** Dataset entries **
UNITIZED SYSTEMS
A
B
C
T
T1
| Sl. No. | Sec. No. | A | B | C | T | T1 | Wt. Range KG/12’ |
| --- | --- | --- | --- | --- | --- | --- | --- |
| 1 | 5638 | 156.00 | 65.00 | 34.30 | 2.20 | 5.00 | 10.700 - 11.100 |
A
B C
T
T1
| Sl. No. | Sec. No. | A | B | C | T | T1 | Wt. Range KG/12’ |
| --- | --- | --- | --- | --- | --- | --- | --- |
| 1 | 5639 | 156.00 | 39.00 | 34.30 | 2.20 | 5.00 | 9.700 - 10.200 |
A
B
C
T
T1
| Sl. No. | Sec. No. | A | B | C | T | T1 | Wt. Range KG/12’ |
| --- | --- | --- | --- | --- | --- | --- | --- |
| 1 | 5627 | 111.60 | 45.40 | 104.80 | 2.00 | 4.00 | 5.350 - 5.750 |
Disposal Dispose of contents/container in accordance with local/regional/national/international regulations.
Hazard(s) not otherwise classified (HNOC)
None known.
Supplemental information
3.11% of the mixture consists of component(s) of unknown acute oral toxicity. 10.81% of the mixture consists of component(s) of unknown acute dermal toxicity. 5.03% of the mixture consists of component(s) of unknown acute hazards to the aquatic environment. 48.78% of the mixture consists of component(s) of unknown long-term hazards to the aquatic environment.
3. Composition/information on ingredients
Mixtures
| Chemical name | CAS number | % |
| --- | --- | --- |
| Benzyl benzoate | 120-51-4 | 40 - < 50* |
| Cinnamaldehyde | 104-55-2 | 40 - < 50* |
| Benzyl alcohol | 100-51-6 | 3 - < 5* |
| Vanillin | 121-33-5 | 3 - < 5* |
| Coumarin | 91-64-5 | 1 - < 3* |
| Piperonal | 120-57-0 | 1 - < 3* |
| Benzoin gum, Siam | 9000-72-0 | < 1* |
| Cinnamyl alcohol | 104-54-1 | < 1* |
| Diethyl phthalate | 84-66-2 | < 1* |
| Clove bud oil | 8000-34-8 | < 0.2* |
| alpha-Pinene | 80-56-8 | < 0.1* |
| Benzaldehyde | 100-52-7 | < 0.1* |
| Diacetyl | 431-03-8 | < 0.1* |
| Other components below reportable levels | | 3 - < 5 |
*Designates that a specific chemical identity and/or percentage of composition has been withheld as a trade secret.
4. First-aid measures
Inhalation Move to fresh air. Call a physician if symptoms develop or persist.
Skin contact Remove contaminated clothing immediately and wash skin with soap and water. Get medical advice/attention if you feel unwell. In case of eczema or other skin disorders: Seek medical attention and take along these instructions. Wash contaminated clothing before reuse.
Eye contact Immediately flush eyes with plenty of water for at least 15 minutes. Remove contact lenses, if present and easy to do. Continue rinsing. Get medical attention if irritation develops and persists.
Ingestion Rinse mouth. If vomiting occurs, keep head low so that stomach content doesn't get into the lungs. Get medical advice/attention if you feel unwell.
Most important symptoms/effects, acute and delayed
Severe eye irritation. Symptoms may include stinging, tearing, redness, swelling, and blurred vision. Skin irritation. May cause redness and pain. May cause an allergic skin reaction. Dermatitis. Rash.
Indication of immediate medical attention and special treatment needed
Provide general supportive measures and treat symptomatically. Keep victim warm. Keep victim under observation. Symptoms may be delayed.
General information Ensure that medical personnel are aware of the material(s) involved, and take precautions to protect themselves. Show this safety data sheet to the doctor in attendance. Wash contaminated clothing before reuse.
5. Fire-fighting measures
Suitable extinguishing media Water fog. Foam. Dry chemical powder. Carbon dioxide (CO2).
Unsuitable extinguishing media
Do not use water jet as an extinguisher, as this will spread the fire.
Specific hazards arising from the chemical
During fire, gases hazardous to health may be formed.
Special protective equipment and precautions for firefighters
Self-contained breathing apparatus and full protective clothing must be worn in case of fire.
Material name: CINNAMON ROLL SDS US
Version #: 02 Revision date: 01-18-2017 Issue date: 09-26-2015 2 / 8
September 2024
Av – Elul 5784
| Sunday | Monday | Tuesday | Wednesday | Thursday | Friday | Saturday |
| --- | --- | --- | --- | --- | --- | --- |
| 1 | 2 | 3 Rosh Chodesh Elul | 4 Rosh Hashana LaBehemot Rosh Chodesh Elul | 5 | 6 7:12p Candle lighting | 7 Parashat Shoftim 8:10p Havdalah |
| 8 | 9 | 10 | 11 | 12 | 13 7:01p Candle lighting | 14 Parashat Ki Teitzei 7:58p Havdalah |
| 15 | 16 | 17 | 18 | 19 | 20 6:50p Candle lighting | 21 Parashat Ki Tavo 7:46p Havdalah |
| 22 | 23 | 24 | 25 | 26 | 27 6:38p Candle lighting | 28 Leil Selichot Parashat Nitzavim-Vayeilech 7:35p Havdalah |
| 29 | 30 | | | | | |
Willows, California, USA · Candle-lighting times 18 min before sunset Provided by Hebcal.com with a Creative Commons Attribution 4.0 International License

** The problem **
Copy out, exactly as written, the line that contains "7:58p Havdalah |" along with every line that comes after it in the material above, and nothing else.

** Response box **
| 8 | 9 | 10 | 11 | 12 | 13 7:01p Candle lighting | 14 Parashat Ki Teitzei 7:58p Havdalah |
| 15 | 16 | 17 | 18 | 19 | 20 6:50p Candle lighting | 21 Parashat Ki Tavo 7:46p Havdalah |
| 22 | 23 | 24 | 25 | 26 | 27 6:38p Candle lighting | 28 Leil Selichot Parashat Nitzavim-Vayeilech 7:35p Havdalah |
| 29 | 30 | | | | | |
Willows, California, USA · Candle-lighting times 18 min before sunset Provided by Hebcal.com with a Creative Commons Attribution 4.0 International License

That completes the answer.